Exercise requirements: Lines in the listing below containing the string "none" are to be identified and copied.

Extracted data:
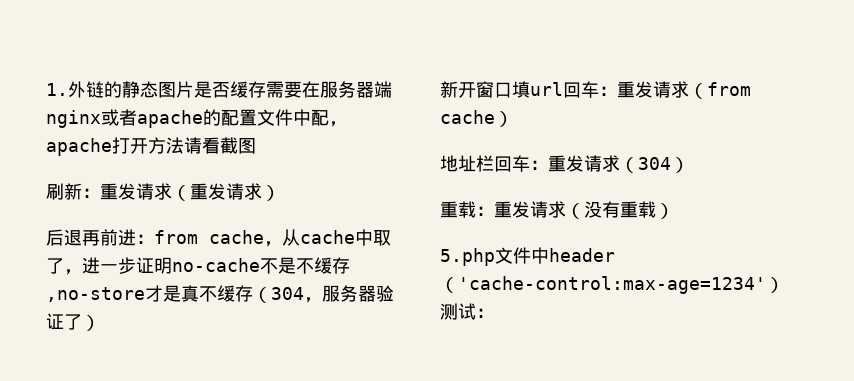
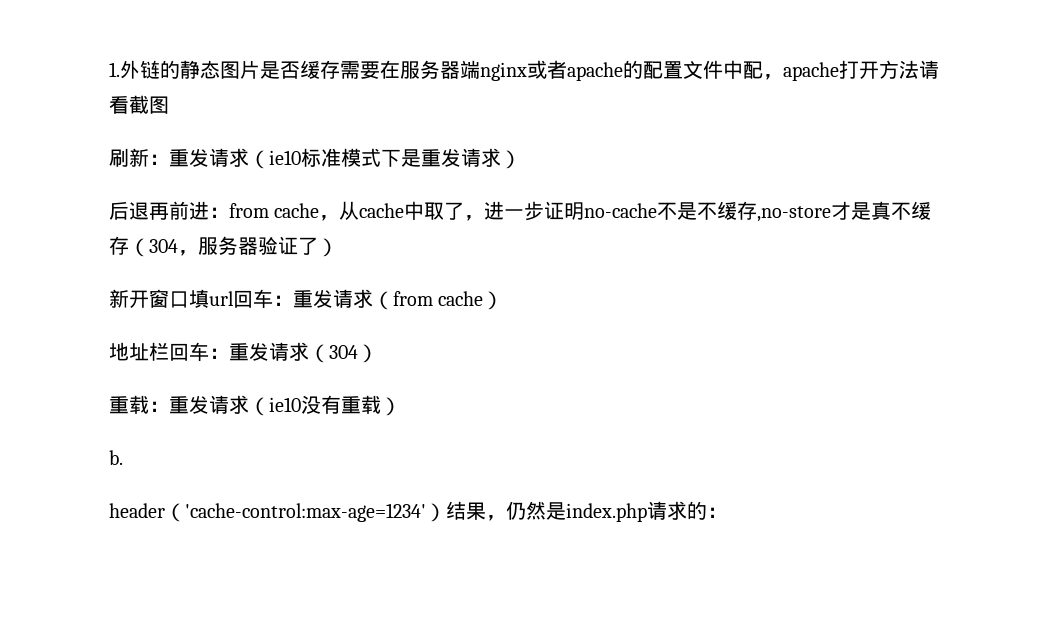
(190, 193) none -> [269,148,421,167] ie10标准模式下是
(584, 211) none -> [269,397,301,412] ie10
[440,247,549,266] 5.php文件中 -> [109,450,123,465] b. //
[440,303,476,320] 测试 -> [446,501,707,522] 结果，仍然是index.php请求的

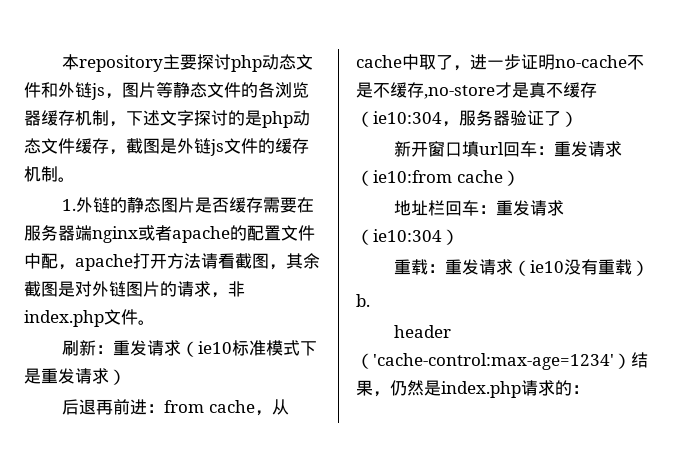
(109, 69) none -> [61,54,313,72] [24,82,309,100] [24,110,310,128] [24,138,309,156] [24,166,75,182] 本repository主要探讨php动态文件和外链js，图片等静态文件的各浏览器缓存机制，下述文字探讨的是php动态文件缓存，截图是外链js文件的缓存机制。 //
(169, 105) none -> [269,253,320,270] [24,281,245,298] [24,309,155,327] ，其余截图是对外链图片的请求，非index.php文件。
[149,239,178,253] 304 -> [373,111,442,124] ie10:304
[393,291,433,306] from -> [373,170,452,183] ie10:from
[329,345,358,359] 304 -> [373,229,442,242] ie10:304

Result of the exercise:
(190, 193) none -> [269,148,421,167] ie10标准模式下是
(584, 211) none -> [269,397,301,412] ie10
(109, 69) none -> [61,54,313,72] [24,82,309,100] [24,110,310,128] [24,138,309,156] [24,166,75,182] 本repository主要探讨php动态文件和外链js，图片等静态文件的各浏览器缓存机制，下述文字探讨的是php动态文件缓存，截图是外链js文件的缓存机制。 //
(169, 105) none -> [269,253,320,270] [24,281,245,298] [24,309,155,327] ，其余截图是对外链图片的请求，非index.php文件。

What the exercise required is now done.